Canadian journalist and essayist (1834-1886)

Auguste Achintre (19 March 1834 – 25 June 1886), baptized Joseph-Frédéric-Auguste, was a Canadian journalist and essayist.

==Early life==
Achintre was born in Besançon, France, on 19 March 1834 to Guillaume-Auguste Achintre, a pharmacist, and Anne-Marie Duprey. After his father died when he was still young, Achintre's uncle Joseph Achintre, a university professor of humanities, raised him in Aix-en-Provence. Achintre had a brief military career before moving on to literature. He studied in Paris and took courses at the Conservatoire de Paris "to lose his southern accent."

==Career==
As a young man, Achintre traveled to the West Indies. Intending to only stay there for a few weeks, he eventually spent five years on the island of Haiti. While living there, he started several newspapers, published books, and became involved in politics. This led to his arrest; he was imprisoned and sentenced to death. In 1859, however, after Fabre Geffrard restored a republic in Haiti, Achintre was pardoned for his crimes and appointed the Haitian ambassador to the United States. While traveling to New York City in his role as ambassador, the Haitian government was overthrown and his role was no longer official.
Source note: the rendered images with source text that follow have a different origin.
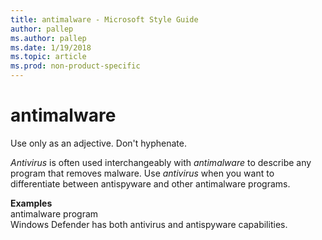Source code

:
 ```yaml
---
title: antimalware - Microsoft Style Guide
author: pallep
ms.author: pallep
ms.date: 1/19/2018
ms.topic: article
ms.prod: non-product-specific
---
```


# antimalware

Use only as an adjective. Don't hyphenate. 

*Antivirus* is often used interchangeably with *antimalware* to describe any program that removes malware. Use *antivirus* when you want to differentiate between antispyware and other antimalware programs.

**Examples**  
antimalware program  
Windows Defender has both antivirus and antispyware capabilities. 
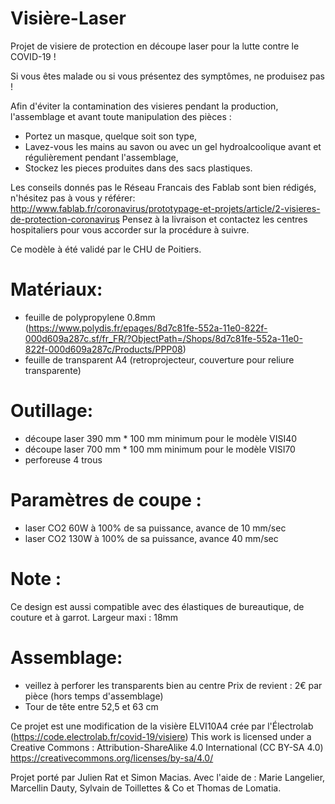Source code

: # Visière-Laser
Projet de visiere de protection en découpe laser pour la lutte contre le COVID-19 !  

Si vous êtes malade ou si vous présentez des symptômes, ne produisez pas !
  
Afin d'éviter la contamination des visieres pendant la production, l'assemblage et avant toute manipulation des pièces :
- Portez un masque, quelque soit son type,
- Lavez-vous les mains au savon ou avec un gel hydroalcoolique avant et régulièrement pendant l'assemblage,
- Stockez les pieces produites dans des sacs plastiques.
  
Les conseils donnés pas le Réseau Francais des Fablab sont bien rédigés, n'hésitez pas à vous y référer:
http://www.fablab.fr/coronavirus/prototypage-et-projets/article/2-visieres-de-protection-coronavirus
Pensez à la livraison et contactez les centres hospitaliers pour vous accorder sur la procédure à suivre.

Ce modèle à été validé par le CHU de Poitiers.

 # Matériaux:
- feuille de polypropylene 0.8mm (https://www.polydis.fr/epages/8d7c81fe-552a-11e0-822f-000d609a287c.sf/fr_FR/?ObjectPath=/Shops/8d7c81fe-552a-11e0-822f-000d609a287c/Products/PPP08)
- feuille de transparent A4 (retroprojecteur, couverture pour reliure transparente)
 # Outillage:
- découpe laser 390 mm * 100 mm minimum pour le modèle VISI40
- découpe laser 700 mm * 100 mm minimum pour le modèle VISI70
- perforeuse 4 trous
 # Paramètres de coupe :
- laser CO2 60W à 100% de sa puissance, avance de 10 mm/sec
- laser CO2 130W à 100% de sa puissance, avance 40 mm/sec
 # Note :
Ce design est aussi compatible avec des élastiques de bureautique, de couture et à garrot.
Largeur maxi : 18mm
 # Assemblage:
- veillez à perforer les transparents bien au centre
Prix de revient : 2€ par pièce (hors temps d'assemblage)
- Tour de tête entre 52,5 et 63 cm

Ce projet est une modification de la visière ELVI10A4 crée par l'Électrolab (https://code.electrolab.fr/covid-19/visiere)
This work is licensed under a Creative Commons :
Attribution-ShareAlike 4.0 International (CC BY-SA 4.0)
https://creativecommons.org/licenses/by-sa/4.0/

Projet porté par Julien Rat et Simon Macias.
Avec l'aide de : Marie Langelier, Marcellin Dauty, Sylvain de Toillettes & Co et Thomas de Lomatia.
Achintre remained in the United States, and joined a theatrical company, which was touring America at the time, and eventually brought him to Montreal in 1861. There, Achintre decided to begin a career in journalism, eventually settling in Canada permanently in 1866. He wrote a lyric oratorio, La Confederation, about the political situation of the day; it was performed many times.

As a journalist, Achintre contributed to several publications including L'Événement in Quebec City, and La Minerve and Le Pays of Montreal. Achintre also wrote for L'Opinion publique. At the end of his career he was an editor at La Presse.

He died in Montreal, Quebec, Canada, on 25 June 1886.